F.R. Duplantier reporting Behind The Headlines
Week of:
Dec. 13, 1998
The Barbarians Are Inside The Gates



F.R. Duplantier

by: F.R. Duplantier

When the good and the bad are considered equivalent, which will we get more of?

British physician Theodore Dalrymple tells the story of an angry young Englishman who had a spat with his girlfriend in a bar, whereupon he "punched her to the ground, and kicked her so viciously that he left her head and stomach covered in bruises." This display of barbarism occurred just two months after his acquittal for "an assault on his previous girlfriend, the mother of his two-year-old child."

Writing in the current issue of City Journal, published by the Manhattan Institute, Dalrymple concedes that such uncouth behavior is characteristic of "English underclass life: the easily inflamed ego, the quick loss of temper, the violence, the scattering of illegitimate children. . . . But the young Englishman was not a member of the underclass," he points out, "nor was the woman he assaulted. His salary alone was $1.25 million a year, and she was a well-known weather-girl-turned-talk-show-host."

Dalrymple reveals that the assailant was "a famous professional soccer player." He emphasizes that, "in the past, [soccer players] who managed to escape their lowly origins usually aspired to be taken for bona fide members of the middle or upper classes by conforming their conduct to middle-class standards." But no more. Dalrymple laments that, "in modern Britain, the direction of cultural aspiration has reversed: for the first time in history, it is the middle and upper classes that aspire to be taken for their social inferiors, an aspiration that (in their opinion) necessitates misconduct."

Dalrymple believes that "the coarseness of spirit and behavior grows out of ideas brewed up in the academy and among intellectuals -- ideas that have seeped outward and are now having their practical effect on the rest of society. The relativism that has ruled the academy for many years has now come to rule the mind of the population," he argues. "The British middle class has bought the multiculti cant that, where culture is concerned, there is only difference, not better or worse.
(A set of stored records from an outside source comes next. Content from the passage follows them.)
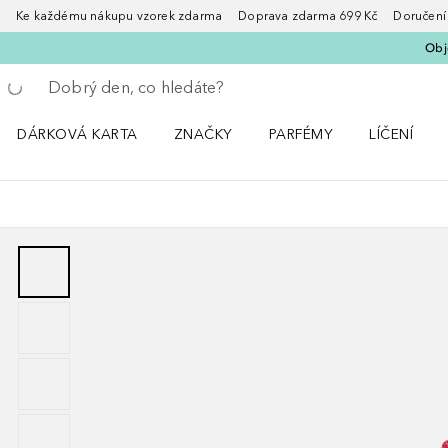
Ke každému nákupu vzorek zdarma Doprava zdarma 699 Kč Doručení za
Obje
Vraťte se
Proveďte vyhledávání
DÁRKOVÁ KARTA
ZNAČKY
PARFÉMY
LÍČENÍ
Otevřít nabídku ZNAČKY
Otevřít nabídku Parfémy
Otevřít nabí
As a practical matter," Dalrymple explains, "that means that there is nothing to choose between good manners and bad, refinement and crudity, discernment and lack of discernment, subtlety and grossness, charm and boorishness." And that, he concludes, is why "the British have become such total and shameless vulgarians."

We have our own vulgarians in the colonies, of course: enormously overcompensated, dimwitted, and glowering hulks who expectorate on game officials, strangulate coaches, and chew face parts off of their antagonists. They ravish innocent women, assault their consorts, and (in at least one notable case) murder ex-wives with impunity. Americans, by and large, wink at their barbarism. The more outrageous incidents may generate a round of howls, but the disapprobation runs its course as quickly as a "wave" in the stadium stands.

We didn't have such glaring problems when we kept close watch on the nuances: grooming, dress, deportment, all the little things that make ladies ladies and gentlemen gentlemen. How quaint such terms seem now! How nice it would be to give them currency again!